I am aware that the notion of concepts presented in this paper is very impoverished when compared with the analytical philosopher’s point of view. See for example (Hjørland, 2009) and ???


§13Ways of organising personal knowledge and data

13.1Systems thinking and modelling


(Stowell and Welch, 2012, p.xiv) following (Checkland, 1981); see also (Stowell, 2013); identify as the basic building blocks of systems thinking (1) emergence, (2) hierarchy, (3) communication and (4) control. They discuss how a system is defined from the perspective of an observer, who chooses to draw a boundary reflecting a field of interest and giving to the system so defined a name. They remind us of the taxonomy of three systemic models originally identified by Russell Ackoff (Ackoff, Gupta and Minas, 1962) and they extend it with a fourth following Brian Wilson (Wilson, 1984) to yield:

  1. An iconic model is a model of reality, the properties of which equate to those of the real article such that (albeit on a different scale) the model can be expected to behave in the same way as the real thing. I would give as an example of such a model the wind tunnel model of a new aircraft.

  2. An analogical model is an attempt to simulate the behaviour of the original although its physical appearance is quite different to that of the original. Most simulation models fall into this category.

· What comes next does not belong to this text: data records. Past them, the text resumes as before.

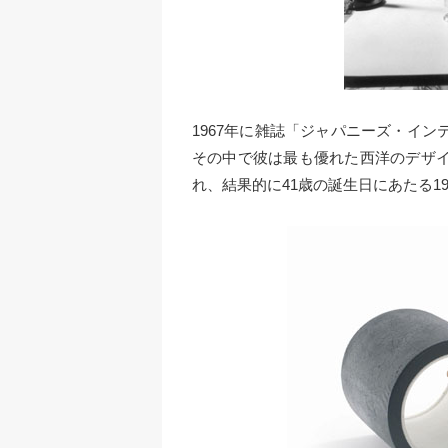
1967年に雑誌「ジャパニーズ・イ
その中で彼は最も優れた西洋のデザ
れ、結果的に41歳の誕生日にあたる19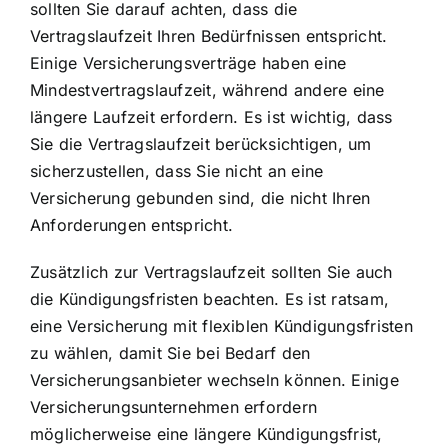
sollten Sie darauf achten, dass die
Vertragslaufzeit Ihren Bedürfnissen entspricht.
Einige Versicherungsverträge haben eine
Mindestvertragslaufzeit, während andere eine
längere Laufzeit erfordern. Es ist wichtig, dass
Sie die Vertragslaufzeit berücksichtigen, um
sicherzustellen, dass Sie nicht an eine
Versicherung gebunden sind, die nicht Ihren
Anforderungen entspricht.
Zusätzlich zur Vertragslaufzeit sollten Sie auch
die Kündigungsfristen beachten. Es ist ratsam,
eine Versicherung mit flexiblen Kündigungsfristen
zu wählen, damit Sie bei Bedarf den
Versicherungsanbieter wechseln können. Einige
Versicherungsunternehmen erfordern
möglicherweise eine längere Kündigungsfrist,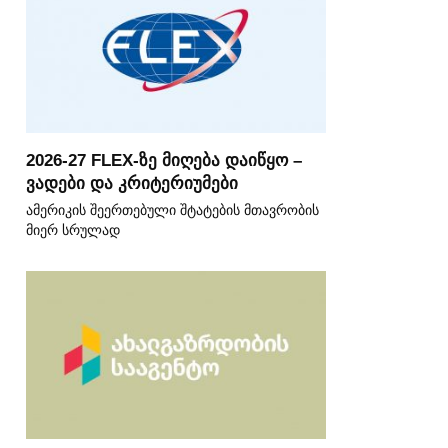
2026-27 FLEX-ზე მიღება დაიწყო –
ვადები და კრიტერიუმები
ამერიკის შეერთებული შტატების მთავრობის
მიერ სრულად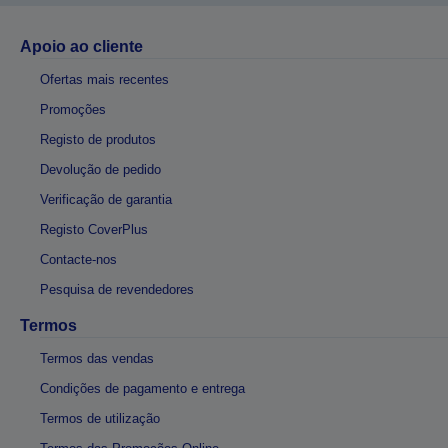
Apoio ao cliente
Ofertas mais recentes
Promoções
Registo de produtos
Devolução de pedido
Verificação de garantia
Registo CoverPlus
Contacte-nos
Pesquisa de revendedores
Termos
Termos das vendas
Condições de pagamento e entrega
Termos de utilização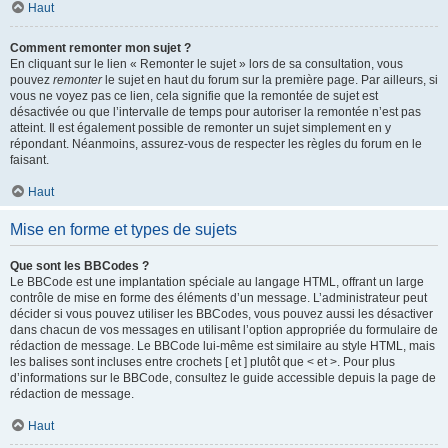
Haut
Comment remonter mon sujet ?
En cliquant sur le lien « Remonter le sujet » lors de sa consultation, vous
pouvez
remonter
le sujet en haut du forum sur la première page. Par ailleurs, si
vous ne voyez pas ce lien, cela signifie que la remontée de sujet est
désactivée ou que l’intervalle de temps pour autoriser la remontée n’est pas
atteint. Il est également possible de remonter un sujet simplement en y
répondant. Néanmoins, assurez-vous de respecter les règles du forum en le
faisant.
Haut
Mise en forme et types de sujets
Que sont les BBCodes ?
Le BBCode est une implantation spéciale au langage HTML, offrant un large
contrôle de mise en forme des éléments d’un message. L’administrateur peut
décider si vous pouvez utiliser les BBCodes, vous pouvez aussi les désactiver
dans chacun de vos messages en utilisant l’option appropriée du formulaire de
rédaction de message. Le BBCode lui-même est similaire au style HTML, mais
les balises sont incluses entre crochets [ et ] plutôt que < et >. Pour plus
d’informations sur le BBCode, consultez le guide accessible depuis la page de
rédaction de message.
Haut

  3. An analytic model is created from mathematical or logical relationships that are believed to lead to the behaviour of some situation of interest. Typical examples include spreadsheet models. Analytic models may subsequently provide the data for analogical models.

  4. A conceptual model includes pictures or symbols which are used to represent the subjective and qualitative aspects of a situation.

(Stowell and Welch, 2012) present modelling as a kind of surrogate representation of some situation. It is in the process of forming, reforming and structuring that model that we begin to learn about the situation of interest and its similarities and differences to the situation that we are modelling. Among the dangers inherent in such modelling are that it becomes an end in and of itself. Instead a model is only an abstraction of our perception of reality. As a simplification it is also often subjective.

Conceprocity enables the creating and maintenance of shared conceptual models.